It's sometimes not what we see

It's sometimes not what we see, but what we do not.....

A beverage station in an office in Newcastle, England, requires workers to pay for coffee, tea, and milk on the honour system. Money is supposed to go into a box - 30 pence for tea, 50 for coffee, 10 for milk. No hovering clerk stands nearby.

Researcher Melissa Bateson decided to turn this dispensing area into the central prop for a social-science experiment. She tracked how much milk was dispensed each week over a 10-week period and how much cash was collected. During odd-numbered weeks, the box received on average nearly three times as much as it did on even weeks for each litre of milk consumed.

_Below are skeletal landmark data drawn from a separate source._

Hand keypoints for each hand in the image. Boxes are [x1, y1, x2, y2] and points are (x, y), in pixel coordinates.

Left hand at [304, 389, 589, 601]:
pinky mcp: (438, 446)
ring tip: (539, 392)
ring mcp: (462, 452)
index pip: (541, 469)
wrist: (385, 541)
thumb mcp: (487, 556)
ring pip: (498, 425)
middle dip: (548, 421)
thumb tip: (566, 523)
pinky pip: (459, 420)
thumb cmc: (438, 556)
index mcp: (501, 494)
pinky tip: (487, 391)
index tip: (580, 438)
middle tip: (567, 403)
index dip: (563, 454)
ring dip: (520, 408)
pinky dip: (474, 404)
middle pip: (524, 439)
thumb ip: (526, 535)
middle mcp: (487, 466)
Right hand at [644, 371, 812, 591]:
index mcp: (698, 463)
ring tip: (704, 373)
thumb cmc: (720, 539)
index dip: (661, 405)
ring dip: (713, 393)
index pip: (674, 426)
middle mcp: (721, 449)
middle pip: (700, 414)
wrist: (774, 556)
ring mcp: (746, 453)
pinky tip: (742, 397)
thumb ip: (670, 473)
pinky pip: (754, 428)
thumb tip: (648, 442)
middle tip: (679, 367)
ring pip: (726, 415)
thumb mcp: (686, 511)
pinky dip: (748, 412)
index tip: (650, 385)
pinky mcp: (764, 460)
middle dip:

What gave? On the odd weeks, Bateson affixed a pair of watchful eyes to the sheet of paper that listed prices. On even weeks, the eyes were replaced with a picture of flowers. When quizzed, none of the office workers remembered the images. But the simple presence of an iconic gaze seems to have made a big difference in how they behaved.

The whole session appeared to be a waste of time.... nothing appeared to be working properly. I didn't lose consciousness. I didn't go into a trance, or at least I didn't think I did, and yet after that session, not only did I stop smoking but I actually enjoyed the process. Allen Carr (an extract from Easy Way to Stop Smoking).